One can easily prove the following results:

Lemma 2.1

$$\begin{aligned} \begin{aligned}[b]& \biggl(\mathcal{H}_{1,x}^{\beta ,\mu }\exp \biggl[ \frac{\mu -1}{\mu }( \ln x)\biggr](\ln x)^{\lambda -1} \biggr) (x)\\&\quad = \frac{\varGamma (\lambda )}{ \mu ^{\beta }\varGamma (\beta +\lambda )}\exp \biggl[\frac{\mu -1}{\mu }(\ln x)\biggr]( \ln x)^{\beta +\lambda -1}\end{aligned} \end{aligned}$$
(2.11)

and the semigroup property holds:

$$\begin{aligned} \bigl(\mathcal{H}_{1,x}^{\beta ,\mu } \bigr) \bigl( \mathcal{H}_{1,x} ^{\lambda ,\mu } \bigr)f(x)= \bigl(\mathcal{H}_{1,x}^{\beta +\lambda ,\mu } \bigr)f(x). \end{aligned}$$
(2.12)

Remark 2.3

If \(\mu =1\), then (2.11) will reduce to the result of [38] as defined by

$$\begin{aligned} \bigl(\mathcal{H}_{1,x}^{\beta }(\ln x)^{\lambda -1} \bigr) (x)= \frac{ \varGamma (\lambda )}{\varGamma (\beta +\lambda )}(\ln x)^{\beta +\lambda -1}. \end{aligned}$$
(2.13)

## [Set tasks]
1. In the fractional integral excerpt, what value of \(\mu\) makes (2.11) reduce to the result of [38]?
2. Resume the fractional integral excerpt after its last equation, (2.13).

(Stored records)
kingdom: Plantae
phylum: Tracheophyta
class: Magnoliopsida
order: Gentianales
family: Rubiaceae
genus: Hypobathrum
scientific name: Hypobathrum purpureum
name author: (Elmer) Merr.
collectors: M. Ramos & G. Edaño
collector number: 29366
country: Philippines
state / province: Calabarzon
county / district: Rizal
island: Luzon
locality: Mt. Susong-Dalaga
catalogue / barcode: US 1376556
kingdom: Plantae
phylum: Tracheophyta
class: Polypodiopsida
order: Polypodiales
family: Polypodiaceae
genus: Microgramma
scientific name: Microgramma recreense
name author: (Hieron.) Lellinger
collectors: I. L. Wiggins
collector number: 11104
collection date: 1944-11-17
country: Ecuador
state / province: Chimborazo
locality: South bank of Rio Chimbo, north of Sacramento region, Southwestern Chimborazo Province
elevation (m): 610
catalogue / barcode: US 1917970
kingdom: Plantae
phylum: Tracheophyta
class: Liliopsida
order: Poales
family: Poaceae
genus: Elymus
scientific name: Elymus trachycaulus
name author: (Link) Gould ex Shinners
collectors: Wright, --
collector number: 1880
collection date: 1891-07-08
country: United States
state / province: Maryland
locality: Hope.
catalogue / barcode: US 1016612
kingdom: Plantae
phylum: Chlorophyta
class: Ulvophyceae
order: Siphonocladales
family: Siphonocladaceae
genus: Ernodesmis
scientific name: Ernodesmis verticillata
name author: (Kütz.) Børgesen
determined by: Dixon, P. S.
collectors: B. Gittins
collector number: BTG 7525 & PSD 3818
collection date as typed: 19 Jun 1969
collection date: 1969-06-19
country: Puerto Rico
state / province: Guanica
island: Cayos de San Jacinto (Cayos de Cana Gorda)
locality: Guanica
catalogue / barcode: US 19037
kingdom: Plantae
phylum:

## [Answers for this exercise]
1. \(\mu = 1\)

2.
Main results

In this section, we employ the generalized proportional Hadamard fractional integral operator to establish generalizations of some classical inequalities.

Theorem 3.1

Let f and h be two positive continuous functions on the interval \([1,\infty )\) and \(f\leq h\) on \([1,\infty )\). If \(\frac{f}{h}\) is decreasing and f is increasing on \([1,\infty )\), then for a convex function Φ with \(\varPhi (0)=0\), the generalized proportional Hadamard fractional integral operator given by (2.7) satisfies the inequality

$$\begin{aligned} \frac{\mathcal{H}_{1,x}^{\beta ,\mu } [f(x) ]}{\mathcal{H} _{1,x}^{\beta ,\mu } [h(x) ]}\geq \frac{\mathcal{H}_{1,x} ^{\beta ,\mu } [ \varPhi (f(x)) ]}{\mathcal{H}_{1,x}^{\beta , \mu } [\varPhi (h(x)) ]}, \end{aligned}$$
(3.1)

where \(\mu \in (0,1]\), \(\beta \in \mathbb{C}\), and \(\Re (\beta )>0\).

Proof

Since Φ is convex with \(\varPhi (0)=0\), the function \(\frac{\varPhi (f(x))}{x}\) is increasing. As f is increasing, so is the function \(\frac{\varPhi (f(x))}{f(x)}\). Obviously, the function \(\frac{f(x)}{h(x)}\) is decreasing. Thus for all \(t, \vartheta \in [1, \infty )\), we have

$$\begin{aligned} \biggl(\frac{\varPhi (f(t))}{f(t)}-\frac{\varPhi (f(\vartheta ))}{f(\vartheta )} \biggr) \biggl( \frac{f(\vartheta )}{h(\vartheta )}- \frac{f(t)}{h(t)} \biggr)\geq 0. \end{aligned}$$
(3.2)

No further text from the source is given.